Perkins was unaware at the time that he had crossed the line.
“I didn’t realize it until I watched on tape (Monday) night,” he said. “If it happens, it happens. Right now I’m saying my prayers that I’m not suspended. If I did wrong, then I did wrong and I got to accept the consequences.”
Danny Ainge, Boston’s executive director of basketball operations, was on the phone with the NBA office yesterday morning.
“They don’t want to hear from coaches,” Rivers said. “I let Danny call so they can yell at him.”
Rivers played in the NBA and understands how emotions run high in the playoffs and that shoving incidents sometimes result. He tries to impart a message of calm to his players but knows how difficult it can be to practice.

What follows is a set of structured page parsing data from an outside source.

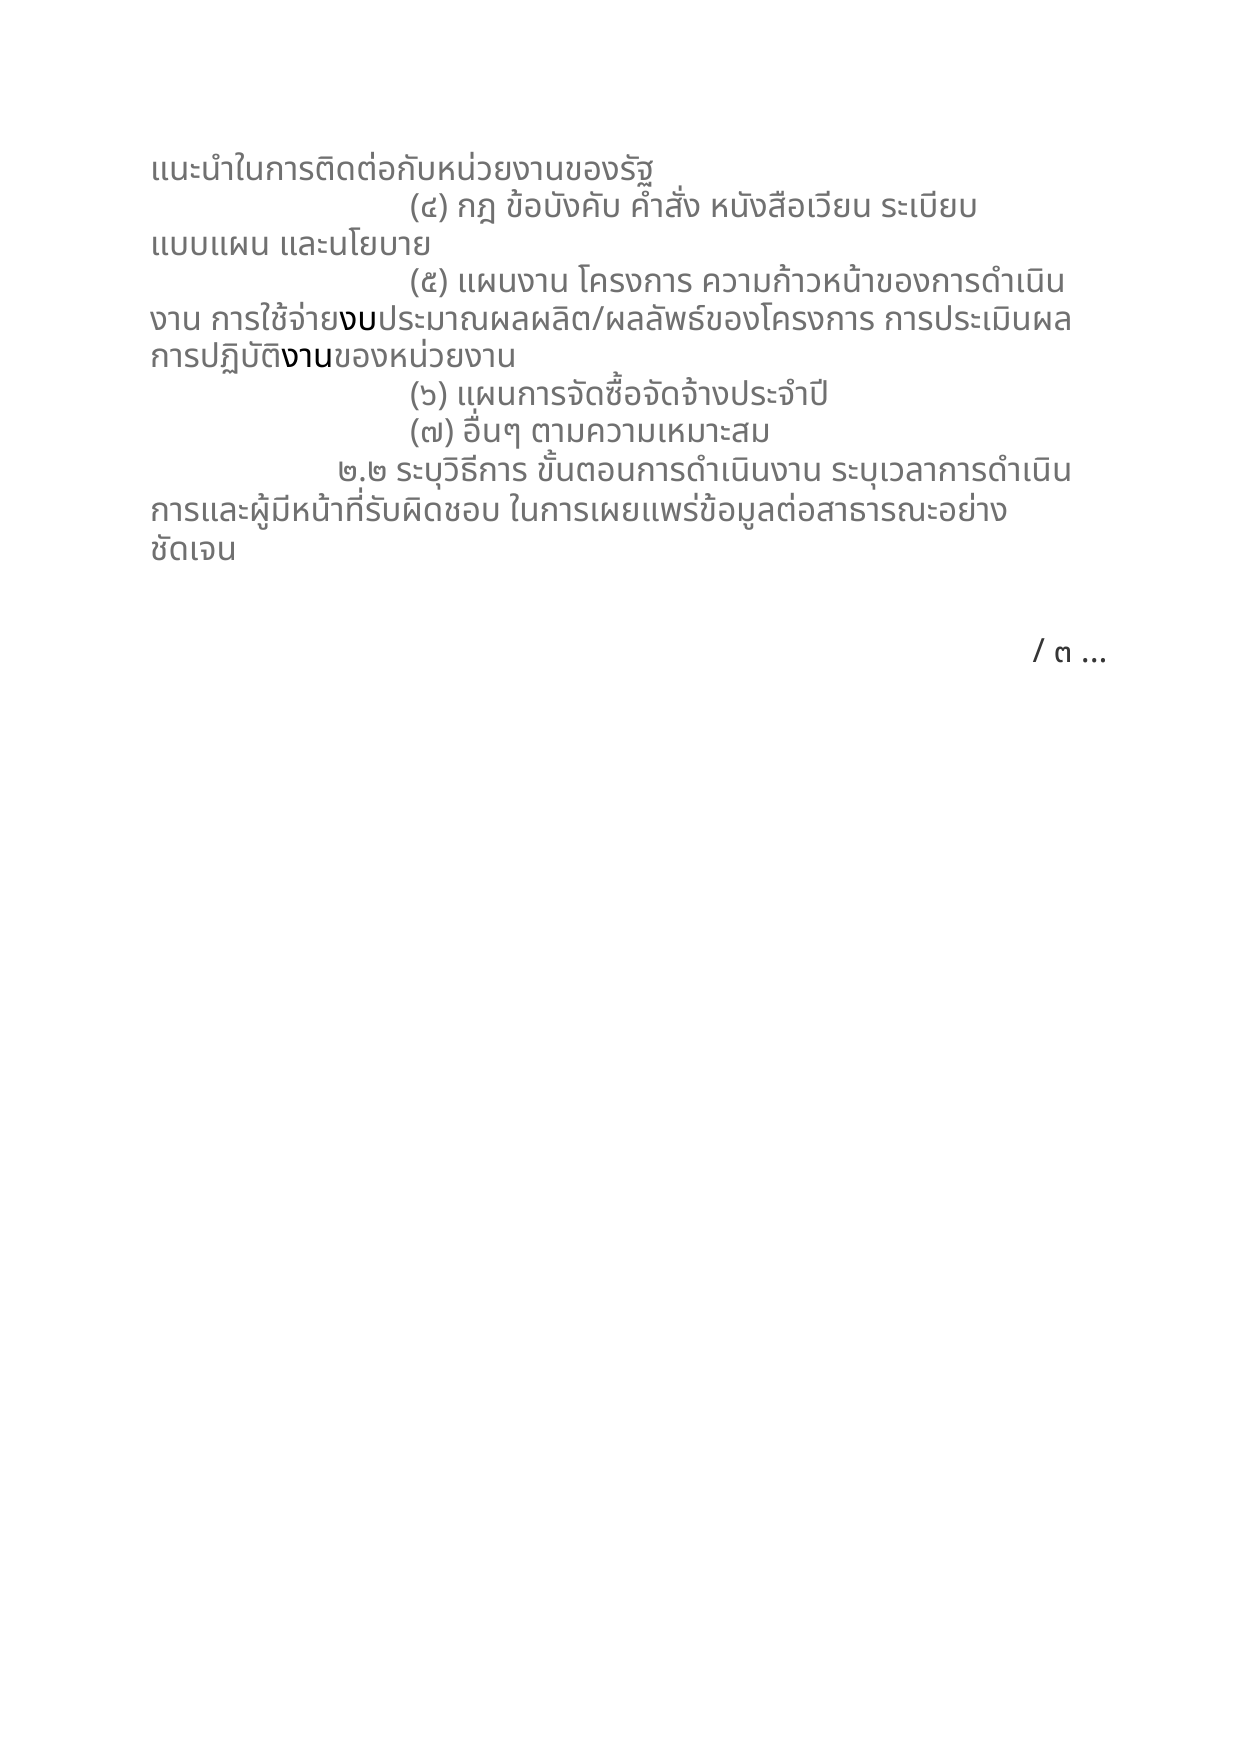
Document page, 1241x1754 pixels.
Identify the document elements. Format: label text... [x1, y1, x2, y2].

text (๗) อื่นๆ ตามความเหมาะสม [150, 412, 1090, 450]
text (๔) กฎ ข้อบังคับ คำสั่ง หนังสือเวียน ระเบียบ แบบแผน และนโยบาย [150, 187, 1090, 262]
text ๒.๒ ระบุวิธีการ ขั้นตอนการดำเนินงาน ระบุเวลาการดำเนินการและผู้มีหน้าที่รับผิดชอบ ในการเผยแพร่ข้อมูลต่อสาธารณะอย่างชัดเจน [150, 450, 1090, 568]
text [150, 150, 1090, 187]
text (๖) แผนการจัดซื้อจัดจ้างประจำปี [150, 375, 1090, 412]
text (๕) แผนงาน โครงการ ความก้าวหน้าของการดำเนินงาน การใช้จ่ายงบประมาณผลผลิต/ผลลัพธ์ของโครงการ การประเมินผลการปฏิบัติงานของหน่วยงาน [150, 262, 1090, 375]
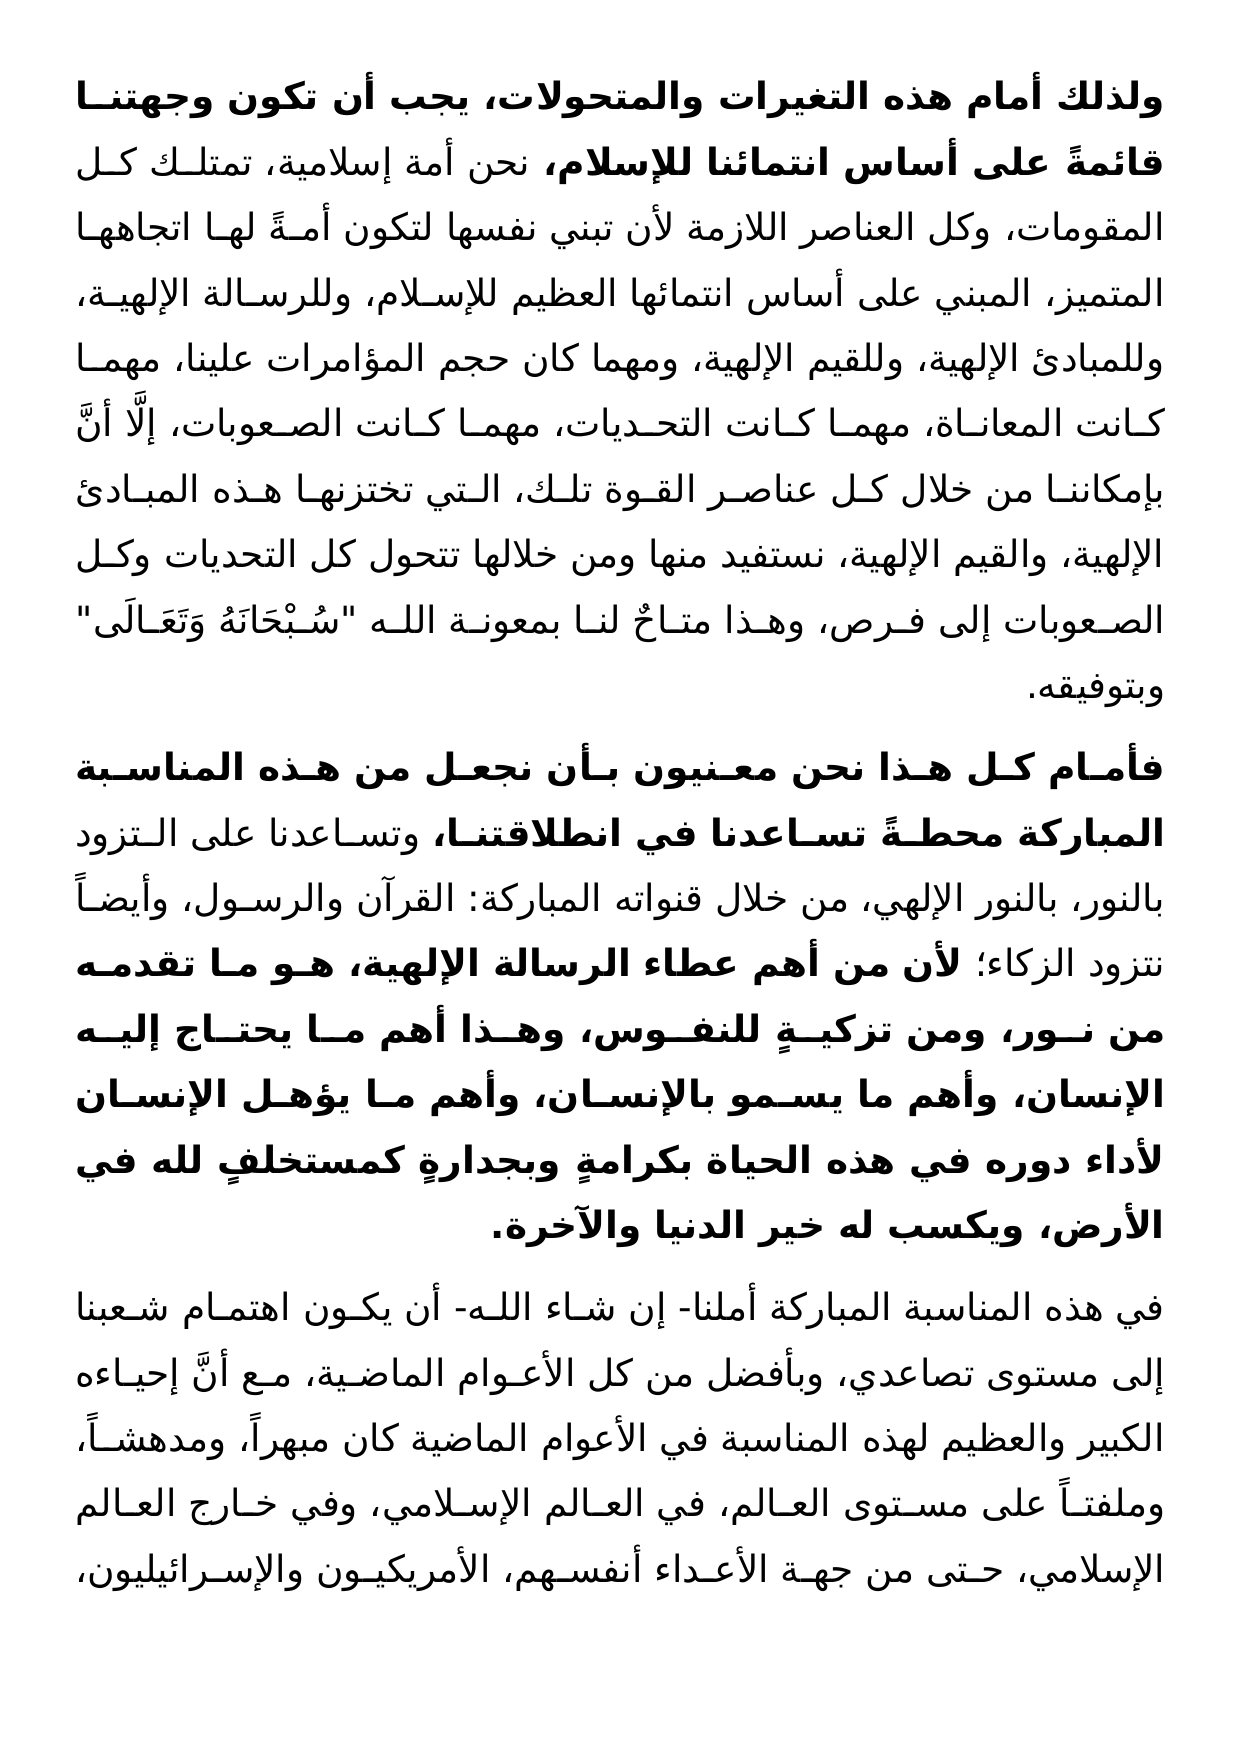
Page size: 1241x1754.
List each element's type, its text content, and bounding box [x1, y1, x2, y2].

text ولذلك أمام هذه التغيرات والمتحولات، يجب أن تكون وجهتنا قائمةً على أساس انتمائنا للإسلام، نحن أمة إسلامية، تمتلك كل المقومات، وكل العناصر اللازمة لأن تبني نفسها لتكون أمةً لها اتجاهها المتميز، المبني على أساس انتمائها العظيم للإسلام، وللرسالة الإلهية، وللمبادئ الإلهية، وللقيم الإلهية، ومهما كان حجم المؤامرات علينا، مهما كانت المعاناة، مهما كانت التحديات، مهما كانت الصعوبات، إلَّا أنَّ بإمكاننا من خلال كل عناصر القوة تلك، التي تختزنها هذه المبادئ الإلهية، والقيم الإلهية، نستفيد منها ومن خلالها تتحول كل التحديات وكل الصعوبات إلى فرص، وهذا متاحٌ لنا بمعونة الله "سُبْحَانَهُ وَتَعَالَى" وبتوفيقه. [75, 75, 1165, 707]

“You can show film of fights and how to react and how not to react. The game’s emotional, and I think for everyone outside the game it’s so easy to say, ‘Well, just step away.’ Well, you’re not playing, and you probably never played, and it’s very difficult in that situation,” he said. “I think I’m excitable, but I’ve got a decent calm. I’ve been in three or four of them myself as a player, and right afterwards I felt like a dunce, but at that time there was nothing in me that didn’t think it was the right thing to do.”
Rivers is less likely to overlook a player’s stepping on the floor during an altercation, an automatic suspension.
“We talk about that before we run out every single game that you can’t afford to step out, look out. When you look at it, neither team was trying to get in it. They were just trying to look, and sometimes you don’t look down. But that’s the rules and so you have to live up to those rules,” he said.
“It’s an emotional game,” Rivers added. “It should be, but we have to be able to function through the emotion.”
Scott named coach of year
Bryon Scott of New Orleans received the coach-of-the-year award yesterday, and Rivers, who finished second despite leading the Celtics to the best record in the NBA, had no problem with the results.
“I think he should have won,” said Rivers, who voted for Jerry Sloan of Utah, as he has every year he has coached. Sloan has yet to win.
“I do think Byron absolutely deserved it, and Rick Adelman, I thought, should have been second,” Rivers said.
Scott received 70 first-place votes, Rivers 23 and Adelman, of the Houston Rockets, 17.
The coach of the year award is named for Red Auerbach, so there is a touch of irony in this year’s recipient. Scott won three NBA titles with the Los Angeles Lakers, Boston’s archrival in the NBA Finals in the 1960s and 1980s.